In practice, we can control the rolling update strategy by configuring the RollingUpdateStrategy. Max surge indicates how many new pods the deployment controller can create, while max unavailable indicates how many old pods the deployment controller can delete.
Networks in kubernetes
We understand how container arrangement is made, but how do containers communicate with each other? When it comes to network communication, Kubernetes needs to have a "three-way" foundation:
- Node-to-pod communication.
- The node's pods can communicate with each other.
- Pods of different nodes can communicate with each other.
In short, different pods communicate with each other via the cni0/docker0 bridge, and nodes access pods via the cni0/docker0 bridge.
There are several different implementations of pod communication among different nodes, including the common flannel vxlan/hostgw mode, which uses etcd to learn about other nodes' networks and create routing tables for this node, enabling cross-host communication among different nodes.
Before we get to the rest, we need to understand a very important resource object: service.
Why do we need a service? A pod can correspond to an instance in microservices, so a service corresponds to a microservice. The presence of service solves two problems in the service invocation process.
- The IP of a pod is not fixed, so it is not practical to use a non-fixed IP for network calls.
- Service calls need to be load balanced across pods.
The service selects the appropriate pods using a label selector and constructs an endpoint, i.e., a pod load balancing list. In practice, we would typically label each pod instance of the same microservice with something like
app=xxx and create a service with a label selector of
app=xxx for that microservice.
Service Discovery and Network Invocation in Kubernetes
With the above "three-way" network foundation, we can see how network calls in microservice architectures are implemented in Kubernetes.
1. Inter-service calls
The first is the east-west traffic call, i.e., the inter-service call. This consists of two main types of calls, namely clusterIp mode and dns mode.
ClusterIp is a type of Service where Kube-proxy implements a form of VIP (virtual IP) for the Service via iptables/ipvs.
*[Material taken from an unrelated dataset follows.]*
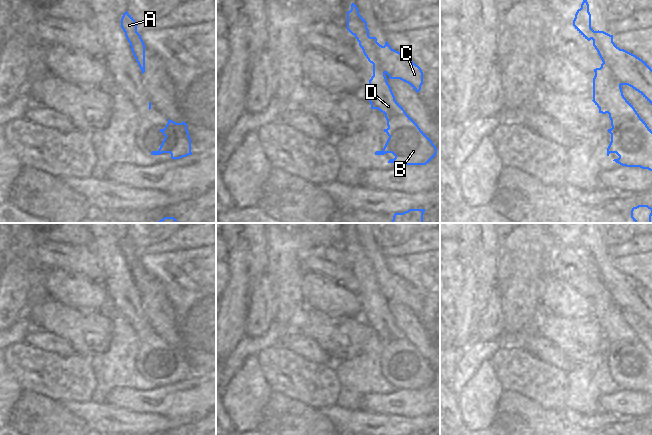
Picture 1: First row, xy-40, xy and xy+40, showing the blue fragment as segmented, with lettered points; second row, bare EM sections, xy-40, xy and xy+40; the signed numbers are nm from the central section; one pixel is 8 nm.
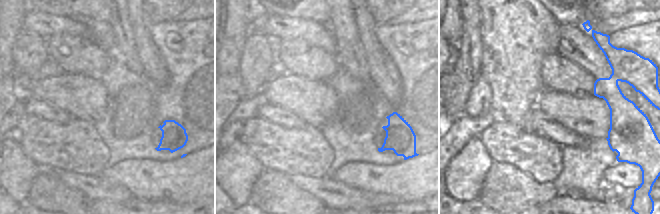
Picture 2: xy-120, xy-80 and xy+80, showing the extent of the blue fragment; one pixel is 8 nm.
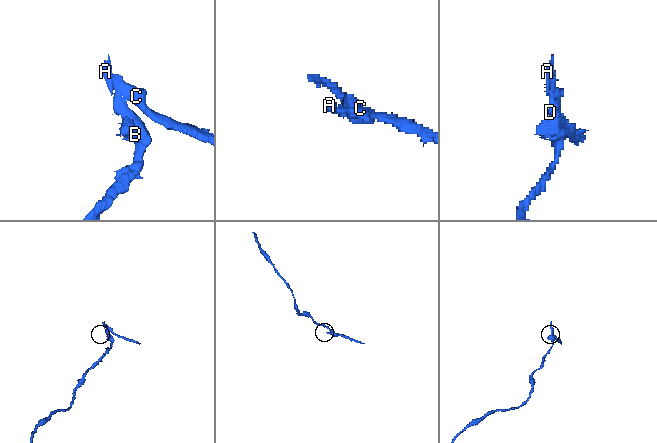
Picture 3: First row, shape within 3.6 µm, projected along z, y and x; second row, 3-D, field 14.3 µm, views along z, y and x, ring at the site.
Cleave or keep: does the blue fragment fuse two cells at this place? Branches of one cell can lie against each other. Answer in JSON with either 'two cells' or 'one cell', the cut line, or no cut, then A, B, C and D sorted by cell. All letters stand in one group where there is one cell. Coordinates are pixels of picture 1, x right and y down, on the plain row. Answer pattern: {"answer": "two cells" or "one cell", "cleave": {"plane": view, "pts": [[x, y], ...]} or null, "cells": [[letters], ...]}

You only need to access this VIP to load balance access to the pod behind the Service.
The diagram above shows one implementation of clusterIp, the userSpace proxy mode (which is largely unused), and the ipvs mode (which offers better performance).
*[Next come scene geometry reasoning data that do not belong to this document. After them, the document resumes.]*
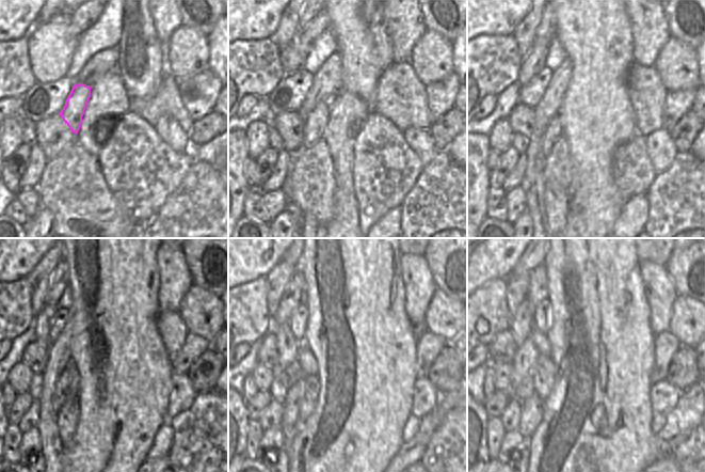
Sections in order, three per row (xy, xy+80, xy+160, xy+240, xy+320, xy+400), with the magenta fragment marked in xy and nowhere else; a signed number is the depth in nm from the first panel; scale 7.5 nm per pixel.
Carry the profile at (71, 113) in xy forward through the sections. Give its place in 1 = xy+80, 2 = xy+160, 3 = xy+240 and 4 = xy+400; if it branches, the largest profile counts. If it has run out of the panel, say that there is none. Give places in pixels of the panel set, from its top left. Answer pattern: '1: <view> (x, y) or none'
1: xy+80 (315, 123)
2: xy+160 (554, 130)
3: xy+240 (60, 396)
4: xy+400 (532, 408)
The DNS mode is easy to understand. A service in clusterIp mode has an A record of service-name.namespace-name.svc.cluster.local, which points to the clusterIp address. So, in general, we can call service-name.
2. Out of-service visits
North-south flows are external requests to access a Kubernetes cluster consisting of three main methods: nodePort, loadbalancer, and ingress.
A nodePort is also a type of service that allows access to the service behind it by calling a specific port on the host through iptables.
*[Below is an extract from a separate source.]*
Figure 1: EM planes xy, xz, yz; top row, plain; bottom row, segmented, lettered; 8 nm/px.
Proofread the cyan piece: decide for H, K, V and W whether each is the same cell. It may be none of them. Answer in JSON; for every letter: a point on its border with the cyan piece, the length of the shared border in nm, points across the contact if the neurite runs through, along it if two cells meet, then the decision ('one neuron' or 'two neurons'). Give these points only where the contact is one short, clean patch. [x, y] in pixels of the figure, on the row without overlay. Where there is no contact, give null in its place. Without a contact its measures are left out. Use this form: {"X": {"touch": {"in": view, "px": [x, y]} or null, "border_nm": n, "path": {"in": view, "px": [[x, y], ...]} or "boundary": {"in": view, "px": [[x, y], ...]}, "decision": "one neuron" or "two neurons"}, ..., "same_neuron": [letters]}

Loadbalancer is another service implemented through a load balancer provided by the public cloud.
We want to access the internal Kubernetes cluster through a unified external access layer, which is what ingress does. Ingress provides a unified access layer that matches different services on the back end with different routing rules. ingress can be thought of as a "service of services." ingress is often implemented in conjunction with nodePort and loadbalancer.
So far, we've got a brief overview of Kubernetes, how it generally works, and how microservices run in Kubernetes. So when we hear people discussing Kubernetes, we can know what they're talking about.